SOURCE INFORMATION |
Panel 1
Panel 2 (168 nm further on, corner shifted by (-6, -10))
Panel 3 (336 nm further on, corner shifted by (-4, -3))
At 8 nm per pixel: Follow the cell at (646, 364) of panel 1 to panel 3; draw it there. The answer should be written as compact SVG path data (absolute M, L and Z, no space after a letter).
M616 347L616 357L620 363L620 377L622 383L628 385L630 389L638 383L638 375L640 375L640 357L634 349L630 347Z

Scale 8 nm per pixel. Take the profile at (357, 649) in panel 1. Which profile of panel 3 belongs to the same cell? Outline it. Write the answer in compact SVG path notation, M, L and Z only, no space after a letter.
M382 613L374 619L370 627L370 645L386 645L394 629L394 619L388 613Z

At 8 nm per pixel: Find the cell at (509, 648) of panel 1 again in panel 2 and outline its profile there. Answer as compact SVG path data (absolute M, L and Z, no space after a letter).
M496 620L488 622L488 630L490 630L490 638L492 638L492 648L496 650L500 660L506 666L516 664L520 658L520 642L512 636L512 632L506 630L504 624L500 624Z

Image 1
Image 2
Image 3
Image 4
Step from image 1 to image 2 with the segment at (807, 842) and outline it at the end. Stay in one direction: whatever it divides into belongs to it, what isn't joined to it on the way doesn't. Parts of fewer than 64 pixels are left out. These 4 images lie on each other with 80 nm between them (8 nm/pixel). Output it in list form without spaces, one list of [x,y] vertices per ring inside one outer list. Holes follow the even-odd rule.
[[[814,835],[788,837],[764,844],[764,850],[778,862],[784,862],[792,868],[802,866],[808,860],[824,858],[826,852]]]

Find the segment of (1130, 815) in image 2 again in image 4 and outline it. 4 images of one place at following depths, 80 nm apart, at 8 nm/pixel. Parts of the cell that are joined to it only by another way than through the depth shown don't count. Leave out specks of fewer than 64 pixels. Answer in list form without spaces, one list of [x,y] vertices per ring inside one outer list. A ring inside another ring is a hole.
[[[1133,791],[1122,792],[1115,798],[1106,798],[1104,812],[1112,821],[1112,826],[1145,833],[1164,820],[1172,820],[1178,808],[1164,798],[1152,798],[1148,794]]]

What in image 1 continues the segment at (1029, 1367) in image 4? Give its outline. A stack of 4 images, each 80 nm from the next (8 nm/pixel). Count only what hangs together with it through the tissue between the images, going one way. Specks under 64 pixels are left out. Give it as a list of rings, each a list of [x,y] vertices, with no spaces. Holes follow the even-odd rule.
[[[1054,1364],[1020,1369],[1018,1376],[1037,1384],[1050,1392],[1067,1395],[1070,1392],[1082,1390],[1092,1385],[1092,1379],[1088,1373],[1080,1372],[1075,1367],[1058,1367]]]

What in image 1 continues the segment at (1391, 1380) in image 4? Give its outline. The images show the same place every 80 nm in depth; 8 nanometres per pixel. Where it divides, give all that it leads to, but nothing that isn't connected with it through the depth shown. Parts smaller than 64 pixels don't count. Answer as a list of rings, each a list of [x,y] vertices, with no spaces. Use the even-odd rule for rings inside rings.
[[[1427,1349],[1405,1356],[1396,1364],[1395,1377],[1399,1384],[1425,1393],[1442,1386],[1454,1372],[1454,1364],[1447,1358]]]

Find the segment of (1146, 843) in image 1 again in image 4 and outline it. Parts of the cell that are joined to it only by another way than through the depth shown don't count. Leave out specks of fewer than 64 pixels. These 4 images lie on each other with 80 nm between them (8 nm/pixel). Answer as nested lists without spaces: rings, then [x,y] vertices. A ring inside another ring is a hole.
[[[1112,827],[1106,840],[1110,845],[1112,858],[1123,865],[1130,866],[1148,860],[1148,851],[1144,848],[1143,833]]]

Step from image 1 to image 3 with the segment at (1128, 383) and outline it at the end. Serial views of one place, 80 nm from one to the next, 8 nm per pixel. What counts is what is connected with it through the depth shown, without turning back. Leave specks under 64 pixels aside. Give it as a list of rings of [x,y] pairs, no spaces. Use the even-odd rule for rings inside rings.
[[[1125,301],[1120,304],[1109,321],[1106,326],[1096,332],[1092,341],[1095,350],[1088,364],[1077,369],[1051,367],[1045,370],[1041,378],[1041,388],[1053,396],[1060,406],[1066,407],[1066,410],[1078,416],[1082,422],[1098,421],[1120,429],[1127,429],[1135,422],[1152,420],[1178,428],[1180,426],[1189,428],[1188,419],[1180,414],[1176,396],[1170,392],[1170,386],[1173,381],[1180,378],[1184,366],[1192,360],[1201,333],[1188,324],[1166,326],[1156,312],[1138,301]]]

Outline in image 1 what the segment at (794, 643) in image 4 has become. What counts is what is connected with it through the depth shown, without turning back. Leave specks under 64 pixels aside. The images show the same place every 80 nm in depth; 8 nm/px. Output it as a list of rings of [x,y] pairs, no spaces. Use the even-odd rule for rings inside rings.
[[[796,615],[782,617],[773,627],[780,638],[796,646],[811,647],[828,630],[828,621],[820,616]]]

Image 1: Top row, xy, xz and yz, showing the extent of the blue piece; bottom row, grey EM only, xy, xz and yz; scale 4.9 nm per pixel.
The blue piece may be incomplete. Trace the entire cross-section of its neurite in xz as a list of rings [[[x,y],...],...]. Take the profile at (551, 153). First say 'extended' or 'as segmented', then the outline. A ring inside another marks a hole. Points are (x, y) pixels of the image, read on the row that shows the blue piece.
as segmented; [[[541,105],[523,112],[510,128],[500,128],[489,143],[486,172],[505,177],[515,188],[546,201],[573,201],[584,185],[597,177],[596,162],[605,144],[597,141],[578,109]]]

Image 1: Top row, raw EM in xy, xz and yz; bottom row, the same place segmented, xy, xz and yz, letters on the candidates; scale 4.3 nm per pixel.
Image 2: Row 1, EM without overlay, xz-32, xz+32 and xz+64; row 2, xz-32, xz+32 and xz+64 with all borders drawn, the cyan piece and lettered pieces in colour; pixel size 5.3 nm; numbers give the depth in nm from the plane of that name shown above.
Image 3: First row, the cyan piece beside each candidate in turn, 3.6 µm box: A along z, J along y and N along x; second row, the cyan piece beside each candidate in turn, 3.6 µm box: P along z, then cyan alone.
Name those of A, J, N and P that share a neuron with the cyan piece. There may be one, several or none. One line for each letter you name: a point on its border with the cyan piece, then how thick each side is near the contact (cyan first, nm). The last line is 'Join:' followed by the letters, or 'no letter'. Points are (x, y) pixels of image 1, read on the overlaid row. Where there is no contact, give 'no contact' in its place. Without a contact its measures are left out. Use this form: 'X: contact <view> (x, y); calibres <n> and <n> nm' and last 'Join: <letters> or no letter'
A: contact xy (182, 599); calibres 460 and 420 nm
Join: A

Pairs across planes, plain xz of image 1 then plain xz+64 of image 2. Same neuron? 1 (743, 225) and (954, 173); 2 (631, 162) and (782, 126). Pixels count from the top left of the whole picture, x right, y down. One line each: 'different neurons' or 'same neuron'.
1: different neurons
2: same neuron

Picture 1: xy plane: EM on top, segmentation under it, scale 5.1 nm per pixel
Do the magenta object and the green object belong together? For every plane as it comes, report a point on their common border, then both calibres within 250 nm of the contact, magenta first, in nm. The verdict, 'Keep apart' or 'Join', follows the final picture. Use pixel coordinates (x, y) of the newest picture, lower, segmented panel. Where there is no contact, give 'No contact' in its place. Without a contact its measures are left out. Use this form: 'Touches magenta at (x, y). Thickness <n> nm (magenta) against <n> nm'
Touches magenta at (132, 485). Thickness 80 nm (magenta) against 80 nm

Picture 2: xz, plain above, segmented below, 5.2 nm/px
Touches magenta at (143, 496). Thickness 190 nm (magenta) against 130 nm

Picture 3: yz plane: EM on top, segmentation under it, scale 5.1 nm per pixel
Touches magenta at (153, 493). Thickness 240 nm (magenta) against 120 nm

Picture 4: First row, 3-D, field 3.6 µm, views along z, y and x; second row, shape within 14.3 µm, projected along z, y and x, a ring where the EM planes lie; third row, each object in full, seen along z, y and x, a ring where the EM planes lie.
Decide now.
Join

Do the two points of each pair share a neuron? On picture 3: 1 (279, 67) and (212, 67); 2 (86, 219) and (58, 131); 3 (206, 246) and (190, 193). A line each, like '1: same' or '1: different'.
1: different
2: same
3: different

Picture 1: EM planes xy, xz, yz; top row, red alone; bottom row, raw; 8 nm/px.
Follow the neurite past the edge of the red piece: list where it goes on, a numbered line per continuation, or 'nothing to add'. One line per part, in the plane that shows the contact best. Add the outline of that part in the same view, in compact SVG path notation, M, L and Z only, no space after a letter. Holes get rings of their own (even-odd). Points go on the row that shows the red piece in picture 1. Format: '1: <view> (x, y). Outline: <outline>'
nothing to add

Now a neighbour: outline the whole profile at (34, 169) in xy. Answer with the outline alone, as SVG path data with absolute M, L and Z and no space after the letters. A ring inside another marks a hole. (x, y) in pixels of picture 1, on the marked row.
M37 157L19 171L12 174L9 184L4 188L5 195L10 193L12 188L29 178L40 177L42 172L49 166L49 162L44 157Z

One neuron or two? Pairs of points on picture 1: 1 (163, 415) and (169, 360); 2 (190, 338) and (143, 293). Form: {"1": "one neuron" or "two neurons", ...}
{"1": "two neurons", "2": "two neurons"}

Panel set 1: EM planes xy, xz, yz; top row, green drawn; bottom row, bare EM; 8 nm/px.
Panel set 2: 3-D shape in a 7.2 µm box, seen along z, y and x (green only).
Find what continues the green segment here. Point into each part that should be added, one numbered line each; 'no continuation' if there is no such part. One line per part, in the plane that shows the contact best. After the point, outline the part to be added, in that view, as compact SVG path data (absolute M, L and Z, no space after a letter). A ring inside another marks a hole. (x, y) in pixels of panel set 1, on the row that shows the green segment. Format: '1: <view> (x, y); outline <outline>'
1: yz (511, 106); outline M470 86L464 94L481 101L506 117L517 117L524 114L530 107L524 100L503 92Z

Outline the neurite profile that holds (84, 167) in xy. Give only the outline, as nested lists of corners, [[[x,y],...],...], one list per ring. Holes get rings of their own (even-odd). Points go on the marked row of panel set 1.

WORK TO COMPLETE | In the material above, find every line with the word "drawn" and show it.

RESULT BELOW |
Image 2: Row 1, EM without overlay, xz-32, xz+32 and xz+64; row 2, xz-32, xz+32 and xz+64 with all borders drawn, the cyan piece and lettered pieces in colour; pixel size 5.3 nm; numbers give the depth in nm from the plane of that name shown above.
Panel set 1: EM planes xy, xz, yz; top row, green drawn; bottom row, bare EM; 8 nm/px.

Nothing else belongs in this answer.